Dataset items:
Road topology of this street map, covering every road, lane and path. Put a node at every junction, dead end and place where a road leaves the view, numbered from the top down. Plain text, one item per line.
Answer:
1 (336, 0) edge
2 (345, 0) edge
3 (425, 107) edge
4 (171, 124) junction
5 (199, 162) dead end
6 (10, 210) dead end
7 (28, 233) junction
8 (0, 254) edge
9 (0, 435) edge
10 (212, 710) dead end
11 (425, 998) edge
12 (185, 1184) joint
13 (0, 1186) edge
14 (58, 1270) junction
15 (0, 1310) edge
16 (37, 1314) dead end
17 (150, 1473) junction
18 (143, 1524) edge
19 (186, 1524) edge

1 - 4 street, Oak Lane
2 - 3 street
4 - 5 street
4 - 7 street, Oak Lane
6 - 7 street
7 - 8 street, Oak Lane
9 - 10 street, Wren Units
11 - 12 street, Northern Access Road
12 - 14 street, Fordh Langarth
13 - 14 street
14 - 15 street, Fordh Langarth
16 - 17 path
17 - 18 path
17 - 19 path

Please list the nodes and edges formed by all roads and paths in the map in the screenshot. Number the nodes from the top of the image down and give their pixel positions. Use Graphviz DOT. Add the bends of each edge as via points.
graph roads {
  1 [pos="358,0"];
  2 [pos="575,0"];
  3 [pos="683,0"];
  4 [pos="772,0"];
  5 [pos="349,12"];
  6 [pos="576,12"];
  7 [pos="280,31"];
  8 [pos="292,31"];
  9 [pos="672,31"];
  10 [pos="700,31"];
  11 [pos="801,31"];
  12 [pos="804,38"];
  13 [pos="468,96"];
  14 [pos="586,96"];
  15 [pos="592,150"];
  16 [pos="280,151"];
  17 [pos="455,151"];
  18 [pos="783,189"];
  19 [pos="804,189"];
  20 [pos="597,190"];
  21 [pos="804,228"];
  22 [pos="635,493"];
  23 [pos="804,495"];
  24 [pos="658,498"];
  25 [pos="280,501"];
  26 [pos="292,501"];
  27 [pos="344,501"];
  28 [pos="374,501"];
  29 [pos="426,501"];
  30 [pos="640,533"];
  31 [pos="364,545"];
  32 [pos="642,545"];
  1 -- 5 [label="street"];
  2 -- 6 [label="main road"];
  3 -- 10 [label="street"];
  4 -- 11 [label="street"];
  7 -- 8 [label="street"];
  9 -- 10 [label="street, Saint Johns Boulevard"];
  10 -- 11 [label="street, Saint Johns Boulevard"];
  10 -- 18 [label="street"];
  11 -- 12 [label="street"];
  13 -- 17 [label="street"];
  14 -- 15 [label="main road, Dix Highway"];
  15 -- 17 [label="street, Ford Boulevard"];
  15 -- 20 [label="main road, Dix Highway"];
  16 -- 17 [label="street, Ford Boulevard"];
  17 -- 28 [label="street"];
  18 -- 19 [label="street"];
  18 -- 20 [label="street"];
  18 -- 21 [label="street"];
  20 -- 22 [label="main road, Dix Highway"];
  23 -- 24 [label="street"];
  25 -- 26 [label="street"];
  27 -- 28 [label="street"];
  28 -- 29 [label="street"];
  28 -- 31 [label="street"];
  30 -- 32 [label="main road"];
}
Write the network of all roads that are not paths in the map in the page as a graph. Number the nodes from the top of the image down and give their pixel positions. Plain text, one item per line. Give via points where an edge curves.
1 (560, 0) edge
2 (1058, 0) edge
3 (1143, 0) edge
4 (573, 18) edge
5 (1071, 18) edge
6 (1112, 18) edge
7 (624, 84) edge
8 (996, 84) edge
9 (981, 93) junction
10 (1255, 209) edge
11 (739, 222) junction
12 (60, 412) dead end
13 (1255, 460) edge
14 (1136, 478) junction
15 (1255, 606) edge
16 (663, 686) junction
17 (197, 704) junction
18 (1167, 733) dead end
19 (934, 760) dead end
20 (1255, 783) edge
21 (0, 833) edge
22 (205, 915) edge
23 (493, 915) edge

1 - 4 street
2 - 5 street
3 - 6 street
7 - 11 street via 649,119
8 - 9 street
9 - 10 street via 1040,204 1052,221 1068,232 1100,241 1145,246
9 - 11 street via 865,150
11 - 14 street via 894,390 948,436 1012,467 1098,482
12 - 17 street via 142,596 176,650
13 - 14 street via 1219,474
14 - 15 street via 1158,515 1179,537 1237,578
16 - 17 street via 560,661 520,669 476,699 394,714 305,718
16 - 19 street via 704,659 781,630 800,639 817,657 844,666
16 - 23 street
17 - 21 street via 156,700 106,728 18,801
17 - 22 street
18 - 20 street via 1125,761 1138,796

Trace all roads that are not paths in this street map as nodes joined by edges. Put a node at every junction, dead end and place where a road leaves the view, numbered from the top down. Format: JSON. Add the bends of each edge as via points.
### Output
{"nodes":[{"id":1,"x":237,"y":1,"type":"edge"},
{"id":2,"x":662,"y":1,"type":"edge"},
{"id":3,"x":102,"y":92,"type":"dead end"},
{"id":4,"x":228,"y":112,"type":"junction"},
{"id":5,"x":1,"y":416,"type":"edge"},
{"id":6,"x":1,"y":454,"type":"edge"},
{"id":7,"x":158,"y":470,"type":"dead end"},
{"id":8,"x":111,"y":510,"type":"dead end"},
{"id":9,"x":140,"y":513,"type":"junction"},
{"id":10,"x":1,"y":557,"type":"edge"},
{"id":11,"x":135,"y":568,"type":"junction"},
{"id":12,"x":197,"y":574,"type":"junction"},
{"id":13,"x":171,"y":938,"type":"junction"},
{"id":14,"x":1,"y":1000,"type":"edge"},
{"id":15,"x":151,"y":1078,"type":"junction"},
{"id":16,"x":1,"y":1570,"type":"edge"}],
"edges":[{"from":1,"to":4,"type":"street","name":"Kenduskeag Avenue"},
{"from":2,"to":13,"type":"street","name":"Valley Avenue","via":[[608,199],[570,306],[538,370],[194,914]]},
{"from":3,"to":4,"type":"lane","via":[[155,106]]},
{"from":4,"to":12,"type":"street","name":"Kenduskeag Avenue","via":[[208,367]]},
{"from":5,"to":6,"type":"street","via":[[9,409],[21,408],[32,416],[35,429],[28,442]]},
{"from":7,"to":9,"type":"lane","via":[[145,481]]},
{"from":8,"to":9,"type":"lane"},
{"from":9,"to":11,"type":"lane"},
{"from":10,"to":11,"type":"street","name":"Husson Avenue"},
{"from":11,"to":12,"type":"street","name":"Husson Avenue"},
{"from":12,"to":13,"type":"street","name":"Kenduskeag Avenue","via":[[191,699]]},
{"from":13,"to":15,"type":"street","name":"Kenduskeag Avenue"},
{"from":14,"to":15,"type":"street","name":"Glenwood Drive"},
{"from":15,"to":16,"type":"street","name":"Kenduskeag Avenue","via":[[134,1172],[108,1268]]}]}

WHAT YOU ARE ASKED TO DO: The records shown above are to be retyped exactly, with none omitted.

TASK RESULT:
Road topology of this street map, covering every road, lane and path. Put a node at every junction, dead end and place where a road leaves the view, numbered from the top down. Plain text, one item per line.
Answer:
1 (336, 0) edge
2 (345, 0) edge
3 (425, 107) edge
4 (171, 124) junction
5 (199, 162) dead end
6 (10, 210) dead end
7 (28, 233) junction
8 (0, 254) edge
9 (0, 435) edge
10 (212, 710) dead end
11 (425, 998) edge
12 (185, 1184) joint
13 (0, 1186) edge
14 (58, 1270) junction
15 (0, 1310) edge
16 (37, 1314) dead end
17 (150, 1473) junction
18 (143, 1524) edge
19 (186, 1524) edge

1 - 4 street, Oak Lane
2 - 3 street
4 - 5 street
4 - 7 street, Oak Lane
6 - 7 street
7 - 8 street, Oak Lane
9 - 10 street, Wren Units
11 - 12 street, Northern Access Road
12 - 14 street, Fordh Langarth
13 - 14 street
14 - 15 street, Fordh Langarth
16 - 17 path
17 - 18 path
17 - 19 path

Please list the nodes and edges formed by all roads and paths in the map in the screenshot. Number the nodes from the top of the image down and give their pixel positions. Use Graphviz DOT. Add the bends of each edge as via points.
graph roads {
  1 [pos="358,0"];
  2 [pos="575,0"];
  3 [pos="683,0"];
  4 [pos="772,0"];
  5 [pos="349,12"];
  6 [pos="576,12"];
  7 [pos="280,31"];
  8 [pos="292,31"];
  9 [pos="672,31"];
  10 [pos="700,31"];
  11 [pos="801,31"];
  12 [pos="804,38"];
  13 [pos="468,96"];
  14 [pos="586,96"];
  15 [pos="592,150"];
  16 [pos="280,151"];
  17 [pos="455,151"];
  18 [pos="783,189"];
  19 [pos="804,189"];
  20 [pos="597,190"];
  21 [pos="804,228"];
  22 [pos="635,493"];
  23 [pos="804,495"];
  24 [pos="658,498"];
  25 [pos="280,501"];
  26 [pos="292,501"];
  27 [pos="344,501"];
  28 [pos="374,501"];
  29 [pos="426,501"];
  30 [pos="640,533"];
  31 [pos="364,545"];
  32 [pos="642,545"];
  1 -- 5 [label="street"];
  2 -- 6 [label="main road"];
  3 -- 10 [label="street"];
  4 -- 11 [label="street"];
  7 -- 8 [label="street"];
  9 -- 10 [label="street, Saint Johns Boulevard"];
  10 -- 11 [label="street, Saint Johns Boulevard"];
  10 -- 18 [label="street"];
  11 -- 12 [label="street"];
  13 -- 17 [label="street"];
  14 -- 15 [label="main road, Dix Highway"];
  15 -- 17 [label="street, Ford Boulevard"];
  15 -- 20 [label="main road, Dix Highway"];
  16 -- 17 [label="street, Ford Boulevard"];
  17 -- 28 [label="street"];
  18 -- 19 [label="street"];
  18 -- 20 [label="street"];
  18 -- 21 [label="street"];
  20 -- 22 [label="main road, Dix Highway"];
  23 -- 24 [label="street"];
  25 -- 26 [label="street"];
  27 -- 28 [label="street"];
  28 -- 29 [label="street"];
  28 -- 31 [label="street"];
  30 -- 32 [label="main road"];
}
Write the network of all roads that are not paths in the map in the page as a graph. Number the nodes from the top of the image down and give their pixel positions. Plain text, one item per line. Give via points where an edge curves.
1 (560, 0) edge
2 (1058, 0) edge
3 (1143, 0) edge
4 (573, 18) edge
5 (1071, 18) edge
6 (1112, 18) edge
7 (624, 84) edge
8 (996, 84) edge
9 (981, 93) junction
10 (1255, 209) edge
11 (739, 222) junction
12 (60, 412) dead end
13 (1255, 460) edge
14 (1136, 478) junction
15 (1255, 606) edge
16 (663, 686) junction
17 (197, 704) junction
18 (1167, 733) dead end
19 (934, 760) dead end
20 (1255, 783) edge
21 (0, 833) edge
22 (205, 915) edge
23 (493, 915) edge

1 - 4 street
2 - 5 street
3 - 6 street
7 - 11 street via 649,119
8 - 9 street
9 - 10 street via 1040,204 1052,221 1068,232 1100,241 1145,246
9 - 11 street via 865,150
11 - 14 street via 894,390 948,436 1012,467 1098,482
12 - 17 street via 142,596 176,650
13 - 14 street via 1219,474
14 - 15 street via 1158,515 1179,537 1237,578
16 - 17 street via 560,661 520,669 476,699 394,714 305,718
16 - 19 street via 704,659 781,630 800,639 817,657 844,666
16 - 23 street
17 - 21 street via 156,700 106,728 18,801
17 - 22 street
18 - 20 street via 1125,761 1138,796

Trace all roads that are not paths in this street map as nodes joined by edges. Put a node at every junction, dead end and place where a road leaves the view, numbered from the top down. Format: JSON. Add the bends of each edge as via points.
### Output
{"nodes":[{"id":1,"x":237,"y":1,"type":"edge"},
{"id":2,"x":662,"y":1,"type":"edge"},
{"id":3,"x":102,"y":92,"type":"dead end"},
{"id":4,"x":228,"y":112,"type":"junction"},
{"id":5,"x":1,"y":416,"type":"edge"},
{"id":6,"x":1,"y":454,"type":"edge"},
{"id":7,"x":158,"y":470,"type":"dead end"},
{"id":8,"x":111,"y":510,"type":"dead end"},
{"id":9,"x":140,"y":513,"type":"junction"},
{"id":10,"x":1,"y":557,"type":"edge"},
{"id":11,"x":135,"y":568,"type":"junction"},
{"id":12,"x":197,"y":574,"type":"junction"},
{"id":13,"x":171,"y":938,"type":"junction"},
{"id":14,"x":1,"y":1000,"type":"edge"},
{"id":15,"x":151,"y":1078,"type":"junction"},
{"id":16,"x":1,"y":1570,"type":"edge"}],
"edges":[{"from":1,"to":4,"type":"street","name":"Kenduskeag Avenue"},
{"from":2,"to":13,"type":"street","name":"Valley Avenue","via":[[608,199],[570,306],[538,370],[194,914]]},
{"from":3,"to":4,"type":"lane","via":[[155,106]]},
{"from":4,"to":12,"type":"street","name":"Kenduskeag Avenue","via":[[208,367]]},
{"from":5,"to":6,"type":"street","via":[[9,409],[21,408],[32,416],[35,429],[28,442]]},
{"from":7,"to":9,"type":"lane","via":[[145,481]]},
{"from":8,"to":9,"type":"lane"},
{"from":9,"to":11,"type":"lane"},
{"from":10,"to":11,"type":"street","name":"Husson Avenue"},
{"from":11,"to":12,"type":"street","name":"Husson Avenue"},
{"from":12,"to":13,"type":"street","name":"Kenduskeag Avenue","via":[[191,699]]},
{"from":13,"to":15,"type":"street","name":"Kenduskeag Avenue"},
{"from":14,"to":15,"type":"street","name":"Glenwood Drive"},
{"from":15,"to":16,"type":"street","name":"Kenduskeag Avenue","via":[[134,1172],[108,1268]]}]}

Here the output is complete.